Gelobt sei, was Krach macht

Vorarlberg / 03.08.2014 • 19:32 Uhr

Wenn Männer sich am Gartenzaun über die unbestreitbaren Vorteile ihres neuen Rasentrimmers unterhalten, als stünde da ein feuriges Motorrad in der Garage, wittern Psychologen zu Recht ein neues Marktsegment. Gewiss ist der 536 LiR mit Komfortgriff und intuitivem Bedienfeld eine Sünde wert. Und so vernünftig kann Mann ja gar nicht sein, dass die Slogans der Werber nicht verfingen: „Die Kraft in Ihren Händen“, wer suchte die nicht?
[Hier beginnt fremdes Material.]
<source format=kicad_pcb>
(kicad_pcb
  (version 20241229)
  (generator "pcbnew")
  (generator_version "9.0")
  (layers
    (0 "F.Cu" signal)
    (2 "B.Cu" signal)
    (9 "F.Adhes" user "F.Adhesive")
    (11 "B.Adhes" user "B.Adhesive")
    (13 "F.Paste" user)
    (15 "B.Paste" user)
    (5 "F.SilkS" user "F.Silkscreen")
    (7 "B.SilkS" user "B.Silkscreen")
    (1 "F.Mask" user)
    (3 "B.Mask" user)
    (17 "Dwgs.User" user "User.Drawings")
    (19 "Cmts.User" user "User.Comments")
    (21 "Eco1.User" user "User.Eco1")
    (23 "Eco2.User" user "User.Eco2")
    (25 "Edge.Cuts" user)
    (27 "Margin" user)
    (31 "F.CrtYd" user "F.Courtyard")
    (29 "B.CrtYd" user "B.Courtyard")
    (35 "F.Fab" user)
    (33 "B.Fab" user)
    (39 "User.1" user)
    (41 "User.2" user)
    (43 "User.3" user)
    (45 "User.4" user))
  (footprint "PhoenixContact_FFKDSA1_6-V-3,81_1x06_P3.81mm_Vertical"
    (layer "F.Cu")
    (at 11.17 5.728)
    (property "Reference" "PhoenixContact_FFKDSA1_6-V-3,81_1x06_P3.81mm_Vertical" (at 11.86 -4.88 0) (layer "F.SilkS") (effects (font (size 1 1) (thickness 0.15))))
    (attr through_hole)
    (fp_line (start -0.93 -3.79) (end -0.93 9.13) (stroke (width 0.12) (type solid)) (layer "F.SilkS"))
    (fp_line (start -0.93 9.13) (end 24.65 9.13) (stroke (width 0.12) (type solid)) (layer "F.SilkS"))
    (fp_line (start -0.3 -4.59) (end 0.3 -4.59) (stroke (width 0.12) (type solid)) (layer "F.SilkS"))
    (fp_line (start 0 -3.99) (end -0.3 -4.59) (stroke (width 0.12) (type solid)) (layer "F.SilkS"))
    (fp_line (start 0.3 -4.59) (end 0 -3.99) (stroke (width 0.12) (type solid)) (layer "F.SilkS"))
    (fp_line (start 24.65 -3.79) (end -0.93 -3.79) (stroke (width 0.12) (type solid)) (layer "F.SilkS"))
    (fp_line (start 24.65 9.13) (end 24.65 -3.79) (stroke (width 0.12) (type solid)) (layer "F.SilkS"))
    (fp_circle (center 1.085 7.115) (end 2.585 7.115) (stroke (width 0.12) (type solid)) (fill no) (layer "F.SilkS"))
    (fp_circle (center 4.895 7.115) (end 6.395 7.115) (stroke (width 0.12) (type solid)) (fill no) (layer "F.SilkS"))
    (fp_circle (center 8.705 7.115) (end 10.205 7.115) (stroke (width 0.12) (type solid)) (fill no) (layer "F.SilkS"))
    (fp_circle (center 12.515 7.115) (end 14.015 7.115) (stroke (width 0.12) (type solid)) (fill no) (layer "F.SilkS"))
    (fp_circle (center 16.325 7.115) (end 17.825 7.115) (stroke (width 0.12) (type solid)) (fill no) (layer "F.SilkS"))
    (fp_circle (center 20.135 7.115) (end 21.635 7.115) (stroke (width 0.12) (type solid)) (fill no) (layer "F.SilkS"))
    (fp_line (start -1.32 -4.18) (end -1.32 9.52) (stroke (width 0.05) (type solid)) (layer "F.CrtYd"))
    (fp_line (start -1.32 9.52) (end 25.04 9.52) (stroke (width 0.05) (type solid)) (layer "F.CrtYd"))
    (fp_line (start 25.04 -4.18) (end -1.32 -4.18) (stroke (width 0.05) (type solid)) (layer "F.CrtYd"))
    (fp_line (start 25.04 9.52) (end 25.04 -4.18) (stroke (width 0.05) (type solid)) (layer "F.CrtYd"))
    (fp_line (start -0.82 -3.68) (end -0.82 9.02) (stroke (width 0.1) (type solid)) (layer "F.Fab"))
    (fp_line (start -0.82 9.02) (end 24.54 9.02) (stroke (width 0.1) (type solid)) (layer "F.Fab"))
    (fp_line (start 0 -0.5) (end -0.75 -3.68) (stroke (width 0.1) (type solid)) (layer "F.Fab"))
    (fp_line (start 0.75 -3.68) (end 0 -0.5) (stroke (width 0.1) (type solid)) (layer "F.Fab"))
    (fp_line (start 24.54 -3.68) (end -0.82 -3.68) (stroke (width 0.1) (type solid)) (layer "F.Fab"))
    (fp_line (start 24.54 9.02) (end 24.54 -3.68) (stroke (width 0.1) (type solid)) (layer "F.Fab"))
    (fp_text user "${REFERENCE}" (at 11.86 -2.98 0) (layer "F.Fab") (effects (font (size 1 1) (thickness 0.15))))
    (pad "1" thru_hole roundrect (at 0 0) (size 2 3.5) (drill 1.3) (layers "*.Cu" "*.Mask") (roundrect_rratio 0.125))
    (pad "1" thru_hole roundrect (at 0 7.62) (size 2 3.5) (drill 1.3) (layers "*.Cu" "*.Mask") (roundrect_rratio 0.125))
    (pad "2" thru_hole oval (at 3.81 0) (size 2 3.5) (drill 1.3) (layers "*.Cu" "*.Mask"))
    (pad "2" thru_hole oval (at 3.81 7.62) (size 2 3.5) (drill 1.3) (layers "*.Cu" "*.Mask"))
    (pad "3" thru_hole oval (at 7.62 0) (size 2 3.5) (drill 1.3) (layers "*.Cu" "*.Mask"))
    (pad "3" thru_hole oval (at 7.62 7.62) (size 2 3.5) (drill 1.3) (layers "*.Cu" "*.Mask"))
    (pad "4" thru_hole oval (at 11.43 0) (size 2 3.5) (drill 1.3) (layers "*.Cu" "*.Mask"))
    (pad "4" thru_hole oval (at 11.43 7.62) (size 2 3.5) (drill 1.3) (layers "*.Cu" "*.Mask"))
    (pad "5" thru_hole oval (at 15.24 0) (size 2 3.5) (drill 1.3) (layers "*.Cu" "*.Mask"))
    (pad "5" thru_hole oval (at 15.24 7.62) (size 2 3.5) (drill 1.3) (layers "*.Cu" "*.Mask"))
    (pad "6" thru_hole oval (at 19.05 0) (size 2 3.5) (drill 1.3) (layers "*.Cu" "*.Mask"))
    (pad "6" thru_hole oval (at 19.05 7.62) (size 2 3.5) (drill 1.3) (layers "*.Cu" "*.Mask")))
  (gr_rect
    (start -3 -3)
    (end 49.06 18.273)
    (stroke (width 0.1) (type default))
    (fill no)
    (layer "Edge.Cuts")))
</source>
Aber während sich früher schwielige Finger um den Holzgriff einer frisch gedengelten Sense schlossen, um in langen Schwüngen das hohe Gras zu mähen, legt sich heute nach Büroschluss der Daumen auf den Einschaltknopf, und infernalischer Lärm tut der Nachbarschaft kund, dass Herr Maier gut zu Hause angekommen ist. Geköpft wird im Übrigen, was hervorsteht. Ausnahmslos. Noch nie standen Gärten so antiseptisch fahl im Sonnenlicht. Denn die Helden der Rasenkante dulden keine Rebellion. Wird der Garten am Ende zur Therapiestation für allerlei erlittene Kränkungen?
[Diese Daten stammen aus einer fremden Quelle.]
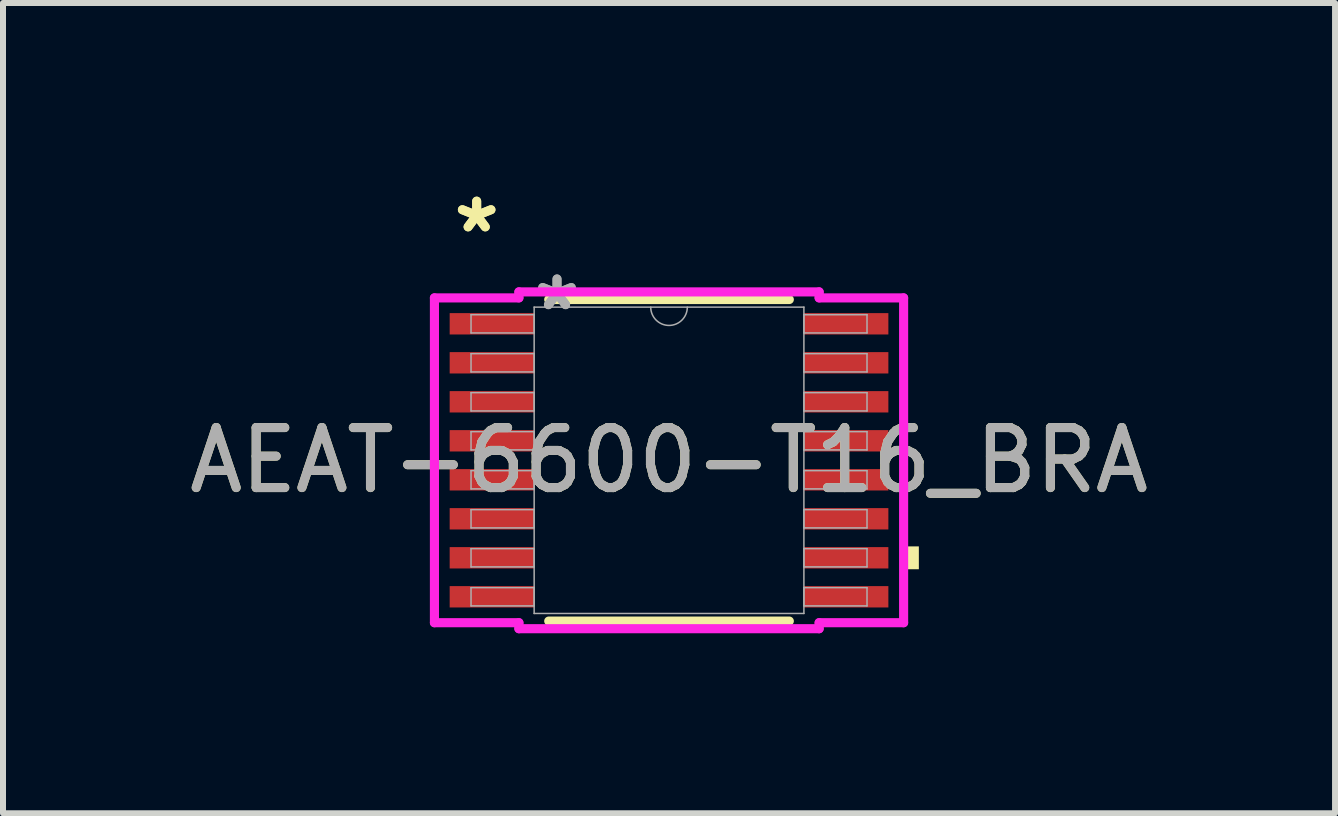
<source format=kicad_pcb>
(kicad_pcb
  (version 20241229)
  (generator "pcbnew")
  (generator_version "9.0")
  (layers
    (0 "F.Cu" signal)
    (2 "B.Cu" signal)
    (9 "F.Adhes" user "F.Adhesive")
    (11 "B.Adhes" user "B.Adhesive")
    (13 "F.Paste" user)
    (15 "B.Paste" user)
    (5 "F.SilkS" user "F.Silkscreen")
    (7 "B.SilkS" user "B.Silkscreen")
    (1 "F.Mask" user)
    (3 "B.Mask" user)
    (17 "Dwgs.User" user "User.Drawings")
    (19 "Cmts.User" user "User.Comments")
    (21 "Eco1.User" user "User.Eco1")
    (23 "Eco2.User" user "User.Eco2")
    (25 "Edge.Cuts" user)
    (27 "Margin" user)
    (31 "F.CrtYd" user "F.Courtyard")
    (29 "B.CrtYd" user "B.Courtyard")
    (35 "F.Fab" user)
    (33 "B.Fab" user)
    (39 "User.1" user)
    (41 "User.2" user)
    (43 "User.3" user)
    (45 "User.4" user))
  (footprint "AEAT-6600-T16_BRA"
    (layer "F.Cu")
    (at 8.101 4.622)
    (property "Reference" "AEAT-6600-T16_BRA" (at 0 0 0) (unlocked yes) (layer "F.SilkS") (effects (font (size 1 1) (thickness 0.15))))
    (attr smd)
    (fp_line (start -2.005 2.68) (end 2.005 2.68) (stroke (width 0.152) (type solid)) (layer "F.SilkS"))
    (fp_line (start 2.005 -2.68) (end -2.005 -2.68) (stroke (width 0.152) (type solid)) (layer "F.SilkS"))
    (fp_poly (pts (xy 4.164 1.435) (xy 4.164 1.816) (xy 3.91 1.816) (xy 3.91 1.435)) (stroke (width 0) (type solid)) (fill yes) (layer "F.SilkS"))
    (fp_line (start -3.91 -2.707) (end -2.502 -2.707) (stroke (width 0.152) (type solid)) (layer "F.CrtYd"))
    (fp_line (start -3.91 2.707) (end -3.91 -2.707) (stroke (width 0.152) (type solid)) (layer "F.CrtYd"))
    (fp_line (start -3.91 2.707) (end -2.502 2.707) (stroke (width 0.152) (type solid)) (layer "F.CrtYd"))
    (fp_line (start -2.502 -2.807) (end 2.502 -2.807) (stroke (width 0.152) (type solid)) (layer "F.CrtYd"))
    (fp_line (start -2.502 -2.707) (end -2.502 -2.807) (stroke (width 0.152) (type solid)) (layer "F.CrtYd"))
    (fp_line (start -2.502 2.807) (end -2.502 2.707) (stroke (width 0.152) (type solid)) (layer "F.CrtYd"))
    (fp_line (start 2.502 -2.807) (end 2.502 -2.707) (stroke (width 0.152) (type solid)) (layer "F.CrtYd"))
    (fp_line (start 2.502 2.707) (end 2.502 2.807) (stroke (width 0.152) (type solid)) (layer "F.CrtYd"))
    (fp_line (start 2.502 2.807) (end -2.502 2.807) (stroke (width 0.152) (type solid)) (layer "F.CrtYd"))
    (fp_line (start 3.91 -2.707) (end 2.502 -2.707) (stroke (width 0.152) (type solid)) (layer "F.CrtYd"))
    (fp_line (start 3.91 -2.707) (end 3.91 2.707) (stroke (width 0.152) (type solid)) (layer "F.CrtYd"))
    (fp_line (start 3.91 2.707) (end 2.502 2.707) (stroke (width 0.152) (type solid)) (layer "F.CrtYd"))
    (fp_line (start -3.3 -2.427) (end -3.3 -2.123) (stroke (width 0.025) (type solid)) (layer "F.Fab"))
    (fp_line (start -3.3 -2.123) (end -2.248 -2.123) (stroke (width 0.025) (type solid)) (layer "F.Fab"))
    (fp_line (start -3.3 -1.777) (end -3.3 -1.473) (stroke (width 0.025) (type solid)) (layer "F.Fab"))
    (fp_line (start -3.3 -1.473) (end -2.248 -1.473) (stroke (width 0.025) (type solid)) (layer "F.Fab"))
    (fp_line (start -3.3 -1.127) (end -3.3 -0.823) (stroke (width 0.025) (type solid)) (layer "F.Fab"))
    (fp_line (start -3.3 -0.823) (end -2.248 -0.823) (stroke (width 0.025) (type solid)) (layer "F.Fab"))
    (fp_line (start -3.3 -0.477) (end -3.3 -0.173) (stroke (width 0.025) (type solid)) (layer "F.Fab"))
    (fp_line (start -3.3 -0.173) (end -2.248 -0.173) (stroke (width 0.025) (type solid)) (layer "F.Fab"))
    (fp_line (start -3.3 0.173) (end -3.3 0.477) (stroke (width 0.025) (type solid)) (layer "F.Fab"))
    (fp_line (start -3.3 0.477) (end -2.248 0.477) (stroke (width 0.025) (type solid)) (layer "F.Fab"))
    (fp_line (start -3.3 0.823) (end -3.3 1.127) (stroke (width 0.025) (type solid)) (layer "F.Fab"))
    (fp_line (start -3.3 1.127) (end -2.248 1.127) (stroke (width 0.025) (type solid)) (layer "F.Fab"))
    (fp_line (start -3.3 1.473) (end -3.3 1.777) (stroke (width 0.025) (type solid)) (layer "F.Fab"))
    (fp_line (start -3.3 1.777) (end -2.248 1.777) (stroke (width 0.025) (type solid)) (layer "F.Fab"))
    (fp_line (start -3.3 2.123) (end -3.3 2.427) (stroke (width 0.025) (type solid)) (layer "F.Fab"))
    (fp_line (start -3.3 2.427) (end -2.248 2.427) (stroke (width 0.025) (type solid)) (layer "F.Fab"))
    (fp_line (start -2.248 -2.553) (end -2.248 2.553) (stroke (width 0.025) (type solid)) (layer "F.Fab"))
    (fp_line (start -2.248 -2.427) (end -3.3 -2.427) (stroke (width 0.025) (type solid)) (layer "F.Fab"))
    (fp_line (start -2.248 -2.123) (end -2.248 -2.427) (stroke (width 0.025) (type solid)) (layer "F.Fab"))
    (fp_line (start -2.248 -1.777) (end -3.3 -1.777) (stroke (width 0.025) (type solid)) (layer "F.Fab"))
    (fp_line (start -2.248 -1.473) (end -2.248 -1.777) (stroke (width 0.025) (type solid)) (layer "F.Fab"))
    (fp_line (start -2.248 -1.127) (end -3.3 -1.127) (stroke (width 0.025) (type solid)) (layer "F.Fab"))
    (fp_line (start -2.248 -0.823) (end -2.248 -1.127) (stroke (width 0.025) (type solid)) (layer "F.Fab"))
    (fp_line (start -2.248 -0.477) (end -3.3 -0.477) (stroke (width 0.025) (type solid)) (layer "F.Fab"))
    (fp_line (start -2.248 -0.173) (end -2.248 -0.477) (stroke (width 0.025) (type solid)) (layer "F.Fab"))
    (fp_line (start -2.248 0.173) (end -3.3 0.173) (stroke (width 0.025) (type solid)) (layer "F.Fab"))
    (fp_line (start -2.248 0.477) (end -2.248 0.173) (stroke (width 0.025) (type solid)) (layer "F.Fab"))
    (fp_line (start -2.248 0.823) (end -3.3 0.823) (stroke (width 0.025) (type solid)) (layer "F.Fab"))
    (fp_line (start -2.248 1.127) (end -2.248 0.823) (stroke (width 0.025) (type solid)) (layer "F.Fab"))
    (fp_line (start -2.248 1.473) (end -3.3 1.473) (stroke (width 0.025) (type solid)) (layer "F.Fab"))
    (fp_line (start -2.248 1.777) (end -2.248 1.473) (stroke (width 0.025) (type solid)) (layer "F.Fab"))
    (fp_line (start -2.248 2.123) (end -3.3 2.123) (stroke (width 0.025) (type solid)) (layer "F.Fab"))
    (fp_line (start -2.248 2.427) (end -2.248 2.123) (stroke (width 0.025) (type solid)) (layer "F.Fab"))
    (fp_line (start -2.248 2.553) (end 2.248 2.553) (stroke (width 0.025) (type solid)) (layer "F.Fab"))
    (fp_line (start 2.248 -2.553) (end -2.248 -2.553) (stroke (width 0.025) (type solid)) (layer "F.Fab"))
    (fp_line (start 2.248 -2.427) (end 2.248 -2.123) (stroke (width 0.025) (type solid)) (layer "F.Fab"))
    (fp_line (start 2.248 -2.123) (end 3.3 -2.123) (stroke (width 0.025) (type solid)) (layer "F.Fab"))
    (fp_line (start 2.248 -1.777) (end 2.248 -1.473) (stroke (width 0.025) (type solid)) (layer "F.Fab"))
    (fp_line (start 2.248 -1.473) (end 3.3 -1.473) (stroke (width 0.025) (type solid)) (layer "F.Fab"))
    (fp_line (start 2.248 -1.127) (end 2.248 -0.823) (stroke (width 0.025) (type solid)) (layer "F.Fab"))
    (fp_line (start 2.248 -0.823) (end 3.3 -0.823) (stroke (width 0.025) (type solid)) (layer "F.Fab"))
    (fp_line (start 2.248 -0.477) (end 2.248 -0.173) (stroke (width 0.025) (type solid)) (layer "F.Fab"))
    (fp_line (start 2.248 -0.173) (end 3.3 -0.173) (stroke (width 0.025) (type solid)) (layer "F.Fab"))
    (fp_line (start 2.248 0.173) (end 2.248 0.477) (stroke (width 0.025) (type solid)) (layer "F.Fab"))
    (fp_line (start 2.248 0.477) (end 3.3 0.477) (stroke (width 0.025) (type solid)) (layer "F.Fab"))
    (fp_line (start 2.248 0.823) (end 2.248 1.127) (stroke (width 0.025) (type solid)) (layer "F.Fab"))
    (fp_line (start 2.248 1.127) (end 3.3 1.127) (stroke (width 0.025) (type solid)) (layer "F.Fab"))
    (fp_line (start 2.248 1.473) (end 2.248 1.777) (stroke (width 0.025) (type solid)) (layer "F.Fab"))
    (fp_line (start 2.248 1.777) (end 3.3 1.777) (stroke (width 0.025) (type solid)) (layer "F.Fab"))
    (fp_line (start 2.248 2.123) (end 2.248 2.427) (stroke (width 0.025) (type solid)) (layer "F.Fab"))
    (fp_line (start 2.248 2.427) (end 3.3 2.427) (stroke (width 0.025) (type solid)) (layer "F.Fab"))
    (fp_line (start 2.248 2.553) (end 2.248 -2.553) (stroke (width 0.025) (type solid)) (layer "F.Fab"))
    (fp_line (start 3.3 -2.427) (end 2.248 -2.427) (stroke (width 0.025) (type solid)) (layer "F.Fab"))
    (fp_line (start 3.3 -2.123) (end 3.3 -2.427) (stroke (width 0.025) (type solid)) (layer "F.Fab"))
    (fp_line (start 3.3 -1.777) (end 2.248 -1.777) (stroke (width 0.025) (type solid)) (layer "F.Fab"))
    (fp_line (start 3.3 -1.473) (end 3.3 -1.777) (stroke (width 0.025) (type solid)) (layer "F.Fab"))
    (fp_line (start 3.3 -1.127) (end 2.248 -1.127) (stroke (width 0.025) (type solid)) (layer "F.Fab"))
    (fp_line (start 3.3 -0.823) (end 3.3 -1.127) (stroke (width 0.025) (type solid)) (layer "F.Fab"))
    (fp_line (start 3.3 -0.477) (end 2.248 -0.477) (stroke (width 0.025) (type solid)) (layer "F.Fab"))
    (fp_line (start 3.3 -0.173) (end 3.3 -0.477) (stroke (width 0.025) (type solid)) (layer "F.Fab"))
    (fp_line (start 3.3 0.173) (end 2.248 0.173) (stroke (width 0.025) (type solid)) (layer "F.Fab"))
    (fp_line (start 3.3 0.477) (end 3.3 0.173) (stroke (width 0.025) (type solid)) (layer "F.Fab"))
    (fp_line (start 3.3 0.823) (end 2.248 0.823) (stroke (width 0.025) (type solid)) (layer "F.Fab"))
    (fp_line (start 3.3 1.127) (end 3.3 0.823) (stroke (width 0.025) (type solid)) (layer "F.Fab"))
    (fp_line (start 3.3 1.473) (end 2.248 1.473) (stroke (width 0.025) (type solid)) (layer "F.Fab"))
    (fp_line (start 3.3 1.777) (end 3.3 1.473) (stroke (width 0.025) (type solid)) (layer "F.Fab"))
    (fp_line (start 3.3 2.123) (end 2.248 2.123) (stroke (width 0.025) (type solid)) (layer "F.Fab"))
    (fp_line (start 3.3 2.427) (end 3.3 2.123) (stroke (width 0.025) (type solid)) (layer "F.Fab"))
    (fp_arc (start 0.3048 -2.5527) (mid 0 -2.2479) (end -0.3048 -2.5527) (stroke (width 0.0254) (type solid)) (layer "F.Fab"))
    (fp_text user "*" (at -3.206 -3.774 0) (layer "F.SilkS") (effects (font (size 1 1) (thickness 0.15))))
    (fp_text user "*" (at -3.206 -3.774 0) (unlocked yes) (layer "F.SilkS") (effects (font (size 1 1) (thickness 0.15))))
    (fp_text user "${REFERENCE}" (at 0 0 0) (unlocked yes) (layer "F.Fab") (effects (font (size 1 1) (thickness 0.15))))
    (fp_text user "*" (at -1.867 -2.477 0) (unlocked yes) (layer "F.Fab") (effects (font (size 1 1) (thickness 0.15))))
    (fp_text user "*" (at -1.867 -2.477 0) (layer "F.Fab") (effects (font (size 1 1) (thickness 0.15))))
    (pad "1" smd rect (at -2.952 -2.275) (size 1.408 0.356) (layers "F.Cu" "F.Mask" "F.Paste"))
    (pad "2" smd rect (at -2.952 -1.625) (size 1.408 0.356) (layers "F.Cu" "F.Mask" "F.Paste"))
    (pad "3" smd rect (at -2.952 -0.975) (size 1.408 0.356) (layers "F.Cu" "F.Mask" "F.Paste"))
    (pad "4" smd rect (at -2.952 -0.325) (size 1.408 0.356) (layers "F.Cu" "F.Mask" "F.Paste"))
    (pad "5" smd rect (at -2.952 0.325) (size 1.408 0.356) (layers "F.Cu" "F.Mask" "F.Paste"))
    (pad "6" smd rect (at -2.952 0.975) (size 1.408 0.356) (layers "F.Cu" "F.Mask" "F.Paste"))
    (pad "7" smd rect (at -2.952 1.625) (size 1.408 0.356) (layers "F.Cu" "F.Mask" "F.Paste"))
    (pad "8" smd rect (at -2.952 2.275) (size 1.408 0.356) (layers "F.Cu" "F.Mask" "F.Paste"))
    (pad "9" smd rect (at 2.952 2.275) (size 1.408 0.356) (layers "F.Cu" "F.Mask" "F.Paste"))
    (pad "10" smd rect (at 2.952 1.625) (size 1.408 0.356) (layers "F.Cu" "F.Mask" "F.Paste"))
    (pad "11" smd rect (at 2.952 0.975) (size 1.408 0.356) (layers "F.Cu" "F.Mask" "F.Paste"))
    (pad "12" smd rect (at 2.952 0.325) (size 1.408 0.356) (layers "F.Cu" "F.Mask" "F.Paste"))
    (pad "13" smd rect (at 2.952 -0.325) (size 1.408 0.356) (layers "F.Cu" "F.Mask" "F.Paste"))
    (pad "14" smd rect (at 2.952 -0.975) (size 1.408 0.356) (layers "F.Cu" "F.Mask" "F.Paste"))
    (pad "15" smd rect (at 2.952 -1.625) (size 1.408 0.356) (layers "F.Cu" "F.Mask" "F.Paste"))
    (pad "16" smd rect (at 2.952 -2.275) (size 1.408 0.356) (layers "F.Cu" "F.Mask" "F.Paste")))
  (gr_rect
    (start -3 -3)
    (end 19.202 10.505)
    (stroke (width 0.1) (type default))
    (fill no)
    (layer "Edge.Cuts")))
</source>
Natürlich ginge das Ganze auch leiser. Aber wer das arglos erfragt, erntet nur spöttische Blicke. Leise Geräte gelten in der Branche als unverkäuflich. Sind was für Memmen. Der Sound ist alles, wie in der Formel 1. So hat der Mann sein neues Refugium, und die Frau wartet noch immer darauf, dass endlich der Staubsauger mit V8-Geräusch und Doppelvergaser auf den Markt kommt.